Dad, Fight With My Mom

Mom, Dad, ARCs

I spoke to my dad by phone the other day. “Hi Natalie!”  was the only coherent thing he said, but he was so happy!

He kept telling me there was something funny about my name, and laughing in this delighted manner. My best guess: he saw my name come up on the phone, and maybe it amused him it’s my married name? He kept saying something that sounded kind of like my married surname twice, laughing in wonder and amusement both times.

As more of a mental note for me , so as to remember this point when I weigh everything that’s happened, I should point out Dad seems to have gone back to his factory settings for general amount of happiness.

For a while, of course, that wasn’t true. Realizing you are losing your capabilities is depressing as shit, and there was more than a year following his diagnosis when I hardly saw him smile. I imagined his sadness would continue on it’s downward trajectory, deteriorating along with his function, until there was only blackness.

But I would say the past year, he has gone back to his old levels of happiness. I’m not sure what this means for my evaluation of whether I’d stick around following my own dementia diagnosis or take the fast exit, but it is interesting that my dad can be wandering in world in which he is doesn’t know who he is or how to open a door with the deadbolt set, but he can still find his own thoughts amusing. And somewhat interesting that his happiness still makes me happy, even with all the other factors of his dementia.

I also spoke to my mom for a while on the phone, although it may have been at another time. I can’t remember.

FWIW, her sadness still seems in downward trajectory mode. But maybe her baseline of happiness is masked by the complications of knowing what’s going on. Or maybe circumstances don’t allow her to get so low as she might, so getting back to basic happiness will take longer for her. Anyway, it’s been about eight years since my Dad was sure something was wrong (and maybe two years before where we lived in the land of knowing something seemed off, but not that it was wrong) and that is a long time to be sad.

On this particular phone call, Mom seemed particularly moped, so I told her about an interaction I’d had with my oldest kid. Mom and I used to talk this way all the time, but rarely do now, both because of her situation and our falling out.

The story: My oldest casually mentioned she’d be taking drivers ed in a few months, and driving in less than a year! Whoo-hoo! she proclaimed to the envious sighs of her younger sisters.

Somehow, this caught me completely off guard.

Like, driving is some life-or-death stuff, right? Driving my kid to the high school this year, I’ve been painfully sensitized to teenage drivers, gunning their engines to escape at 3 o’clock and practically parking in the middle of the street in the AM with their atrocious spatial skills.

PLUS, there are also a sea of teenagers walking/jaywalking/looking neither left nor right before darting into the street. I’ve been a licensed automobile operator upwards of a quarter century and it still makes me nervous to drive to the high school.  In fact, a kid on a bike got hit by a car just a few weeks ago! And of course since we were all queued up to get to the high school, we rolled by the laid out teen surrounded by paramedics.

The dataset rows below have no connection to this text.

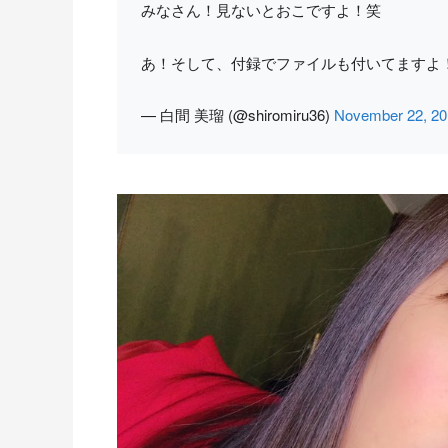
みなさん！見ないとおこですよ！笑
あ！そして、付録でファイルも付いてますよ！使
— 白間 美瑠 (@shiromiru36)
November 22, 20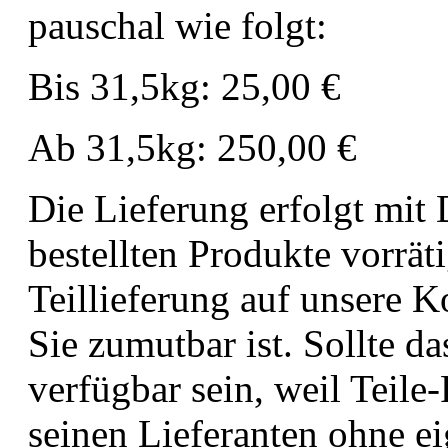
pauschal wie folgt:
Bis 31,5kg: 25,00 €
Ab 31,5kg: 250,00 €
Die Lieferung erfolgt mit 
bestellten Produkte vorräti
Teillieferung auf unsere Ko
Sie zumutbar ist. Sollte da
verfügbar sein, weil Teil
seinen Lieferanten ohne e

So my knee-jerk response to my daughter’s crowing was, “No way!” and “You can take the bus until you’re 18,” and “just because you can get a license at 16 doesn’t mean you should… or that we’ll let you,” until all my children and my husband were looking at me like I’d farted in church.

Daughter, no-doubt thinking she was making a convincing argument for her case said, “I can drive my sisters around, you won’t have to take us anywhere!”

And dear God, the idea of all my sweet eggs in one fragile basket, careening down a California freeway with all the drunks and texters and idiots!  I really thought I might cry, or attempt to stop time in some manner.

What I told my own mother, over the phone a few days after the argument, was how my daughter said, “You’re being a hypocrite! You always say how great it is that we grow and change. Sixteen-year-olds learn to drive.”

I’m not exactly sure why I told my mom this, except to share this unspoken feeling that came over me  – like if anyone else in the world had called me a hypocrite, especially in regard to my parenting skills, it would’ve been scorched earth time. Being a good parent isn’t my whole identity, but it’s a pretty sizable chunk, and I’ve taken total strangers to the mat for less.

And how strange the parent-child relationship is, that my daughter would throw that accusation in my face with a total lack of fear. Did she not realize what she was saying?!

And even as her words breezed by me, and part of me was like, “Hey shouldn’t I be going nuclear right now?” most of me just felt this peace and sadness. Because she was right. My job as a parent is to help her become, not hinder her to protect my own heart.  Plus, this awe I’d created a person who wasn’t afraid to tell me I was wrong.

Anyway, what I ended up telling my mom was more along the lines of, “Kids do NOT pull any punches when you make a mistake.”

I meant it as a small peace offering, letting my mother back into my world a little.  But as soon as I said it, I could only think of the falling out between me and her, and how she’d failed me, but also made me into the kind of person strong enough to break away from what was wrong.

She sighed one of those big sighs, that are full or recognition and maybe sadness.  The kind of sigh I probably made when my kid called me a hypocrite.  But I could hear the smile in my mom’s voice when she said, “They sure don’t.”